Additional studies have found patients with glaucoma to have a less sustained PLR under high intensity light when compared to healthy controls. Given the previously-described role of the ipRGCs in the high-light-induced PLR, these results have indicated a decreased response of the ipRGCs in patients with glaucoma. Polysomnography measurements have also suggested a general decrease in sleep quality for those same patients. More specifically, these patients were found to have more daytime sleepiness per the Epworth Sleepiness Scale. Currently, to decipher the role of NIFV in glaucoma, research (using ipRGC knockout rat models) is ongoing.

=== Inherited mitochondrial optic neuropathy ===
Inherited mitochondrial optic neuropathies, including Leber's hereditary optic neuropathy (LHON) and dominant optic atrophy (DOA), result in vision loss starting in young adulthood. This is thought to be caused by mitochondrial dysfunction leading to selective RGC (and RGC axon) loss. Yet, many patients with these conditions typically display relatively normal PLRs; in other words, the ipRGCs are typically preserved. Currently, the reason for this sparing mechanism is unknown but some researchers speculate that this points to the ipRGCs of the NIFV pathway being more "metabolically robust" than other RGCs.

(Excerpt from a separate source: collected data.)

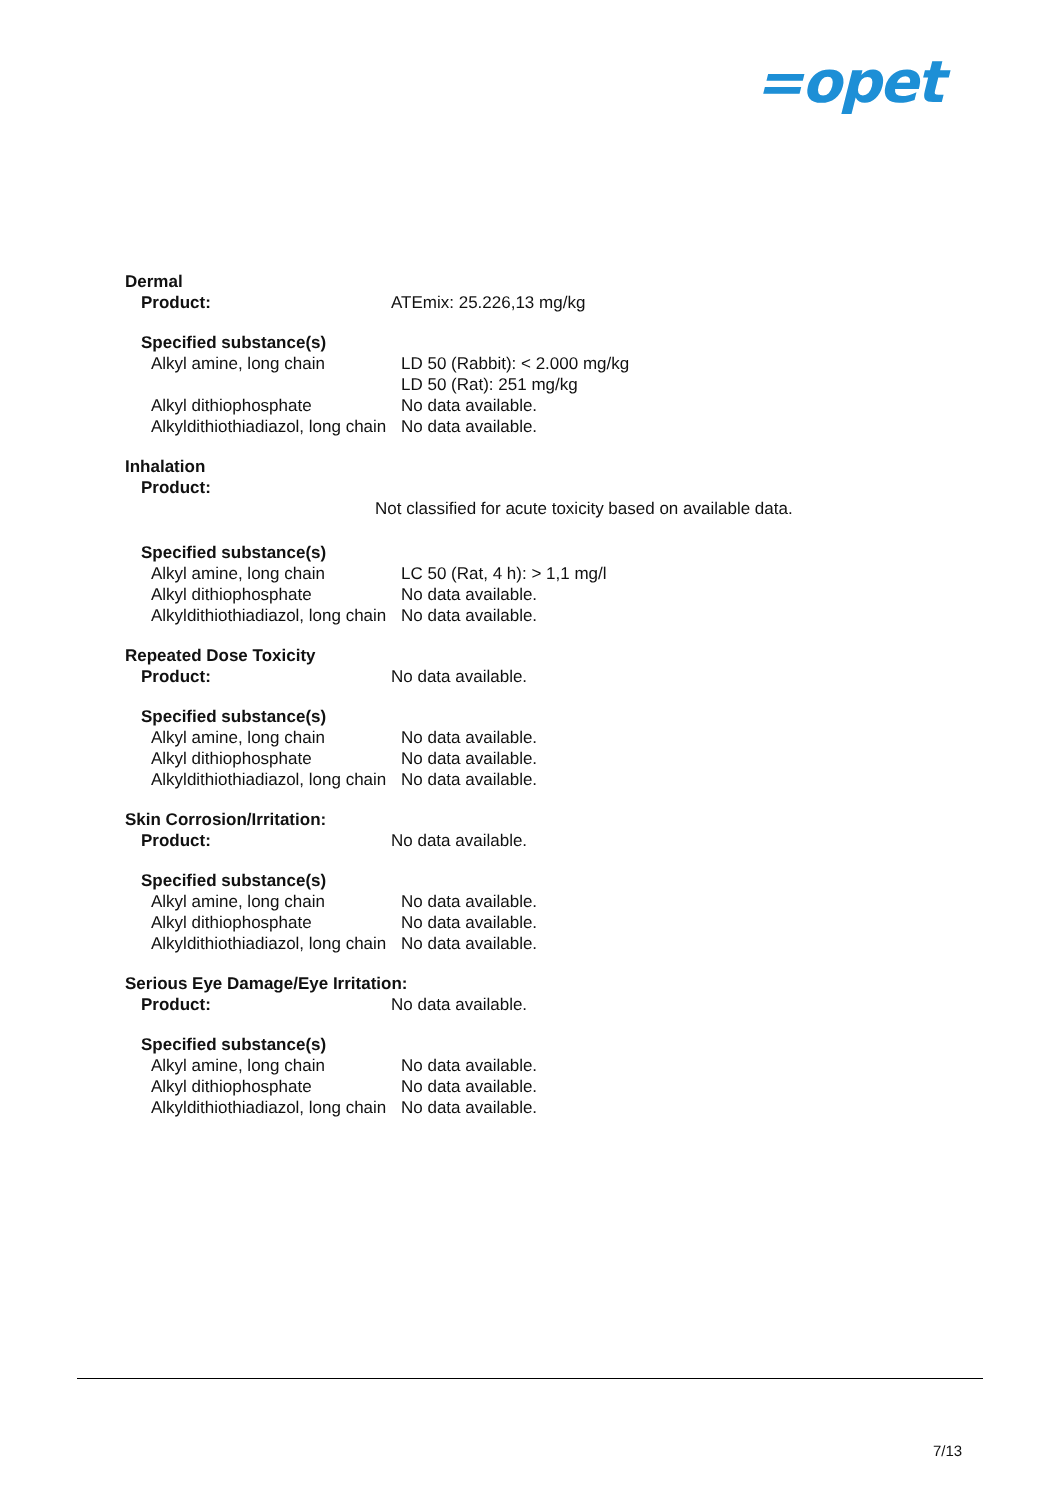=opet
Dermal
Product: ATEmix: 25.226,13 mg/kg
Specified substance(s)
Alkyl amine, long chain LD 50 (Rabbit): < 2.000 mg/kg
LD 50 (Rat): 251 mg/kg
Alkyl dithiophosphate No data available.
Alkyldithiothiadiazol, long chain
No data available.
Inhalation
Product:
Not classified for acute toxicity based on available data.
Specified substance(s)
Alkyl amine, long chain LC 50 (Rat, 4 h): > 1,1 mg/l
Alkyl dithiophosphate No data available.
Alkyldithiothiadiazol, long chain
No data available.
Repeated Dose Toxicity
Product: No data available.
Specified substance(s)
Alkyl amine, long chain No data available.
Alkyl dithiophosphate No data available.
Alkyldithiothiadiazol, long chain
No data available.
Skin Corrosion/Irritation:
Product: No data available.
Specified substance(s)
Alkyl amine, long chain No data available.
Alkyl dithiophosphate No data available.
Alkyldithiothiadiazol, long chain
No data available.
Serious Eye Damage/Eye Irritation:
Product: No data available.
Specified substance(s)
Alkyl amine, long chain No data available.
Alkyl dithiophosphate No data available.
Alkyldithiothiadiazol, long chain
No data available.
7/13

=== Sleep dysregulation with aging ===
RGC loss with aging has been observed in various animal studies. Additionally, sleep changes with aging (lesser non-REM sleep and increased awakening in older age) have also been noted. These two concepts have now been connected via the study of Christian Cajochen, Mirjam Münch, Vera Knoblauch, Katherina Blatter and Anna Werz-Justice. This 2009 study detailed a decline in circadian rhythm regulation with age. More specifically, circadian phase markers such as core body temperature, melatonin, and cortisol secretion were seen to decline.

=== Photophobia in migraine ===
Clinical observations suggest blind patients with intact light perception to suffer from intensified photophobia (sensitivity to light) and migraine exacerbation compared to their enucleated counterparts. Recently (in 2002 and in 2006), using rat models, the ipRGCs have been implicated in this pathway. Although no statistically significant differences in the severity or frequency of human migraines following ipRGC stimulation has been observed, it is still possible that the NIFV system may play a role in this condition.

=== Neonatal light avoidance and prenatal ocular development ===
Recent studies have revealed that the NIFV system begins developing earlier than previously understood, with important implications for both behavior (neonatal light avoidance) and physiology (prenatal ocular development).

In both humans and rodents, melanopsin has been shown to be expressed during gestation (in the prenatal period). This suggests that the ipRGC-mediated response may play a critical role even before traditional IFV becomes active. Although research regarding the function of NIFV in-utero is still ongoing, a 2010 study by Juliette Johnson and colleagues has now shown newborn (neonatal) mice lacking rods and cones to still turn away in response to the application of bright light as an aversive stimulus. This behavior is thought to help neonates seek shelter in dark environments, such as when returning to the nest. Later on, in 2013, a study by Sujata Rao and colleagues then demonstrated the role of the ipRGCs in the formation of the ocular hyaloid vasculature (a network of blood vessels in the developing eye of the fetus). More specifically, mice either lacking melanopsin or reared in constant darkness were both seen to have abnormal fetal hyaloid vasculature structures. Thus, it is currently thought that light signaling through melanopsin in the NIFV system not only plays a role in early-life behaviors such as neonatal light avoidance but, also, in normal ocular development.